See this cover? This is so not my kind of book. Even hubby said so when he saw me reading it.
I mean, you can say, “Don’t judge a book by its cover,” all you want, but I much prefer the argument that judging the book is sort of the point of the cover. A cover with detailed art of dragons and sword-wielding heroes is meant to appeal to those who like high fantasy; a cover with a sexy, cleavage-bearing woman swooning in the arms of a muscular hunk is meant to be recognized as Harlequin romance. (They still make them that way, right? I haven’t seen one in a long time, not since I discovered my grandmother’s stash.) Covers are meant to indicate what kind of book it is.
And a cover with bright-pink-or-purple cutesy fonts is meant to say, “Read me if you love all the drama of scoping out and scheming ways to catch hot boys in high school.”

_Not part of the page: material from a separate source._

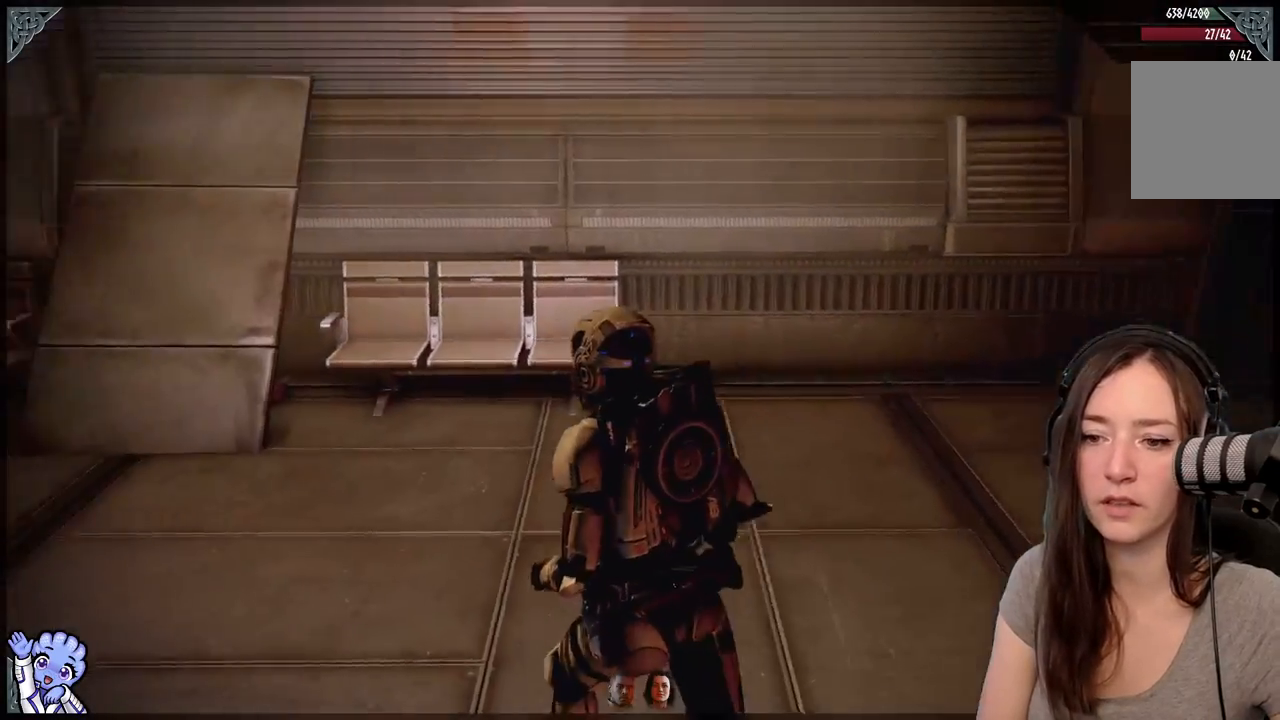
{"buttons": [], "left_stick": "up-left", "right_stick": "left", "events": []}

I rolled my eyes at that stuff even while I was in high school. I mean, I liked boys. I had my share of crushes. But I had little patience for the sagas that so many girls seemed to crave. In fact, I hung out with mostly guys because of the simple fact that they didn’t show up at dances with their mascara running because some other girl had stolen their heart-throb and they didn’t rush over and huddle around the mascara runner anxious to be involved in and know every detail of the drama.
But here’s the surprise of the week: I loved this book.

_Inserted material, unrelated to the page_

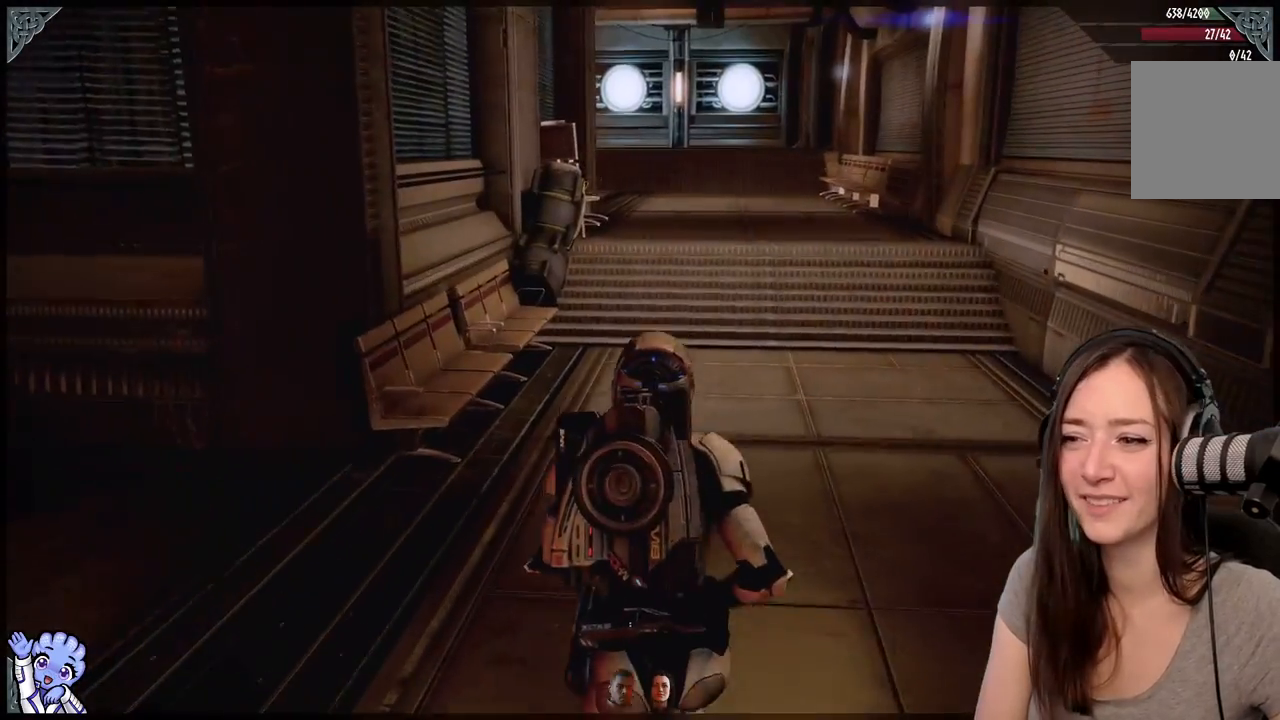
{"buttons": ["A"], "left_stick": "up", "right_stick": "center", "events": []}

The premise hooked me before I ever saw the cover. It’s about a high school senior who drops her phone in a fountain and suddenly the only person she can call is her freshman self. And since her senior self (code name: Ivy) just got dumped by the guy she’d wasted three and a half years on, ditched friends for, neglected school for, etc, it feels like the perfect opportunity to convince her freshman self (code name: Frosh) not to make the same mistakes.
Even though I could see pretty early on what the resolution would have to be, it was so much fun to read through all the twists along the way. I loved all the characters and loved watching them experiment with new identities throughout the book (high school was definitely that way). I loved the immediacy of the consequences, how Ivy would tell Frosh to change something and instantly Ivy’s present became completely different, sometimes for the better but often for the worse.
And I loved the message that balance is the life lesson of the day. That’s sort of my motto, too.
Plus, this book didn’t have the things I expected from the genre. It wasn’t about clandestine make-out sessions or back-stabbing girlfriends or any of that drama. It was just about navigating the hairy-scary teenage years when so much (college, friends, even graduation) is riding on your decisions.
In conclusion, I’m glad that I stretched outside my genre comfort zone. I should do it more often, perhaps. I’m sure there are gems in every genre, and maybe there are even whole genres I’ve misjudged.
What about you? Read anything outside your usual genres lately? How did it go? Do you believe in judging a book (or at least its genre) by its cover? What are some books you’ve loved whose covers totally didn’t look like something you’d be into?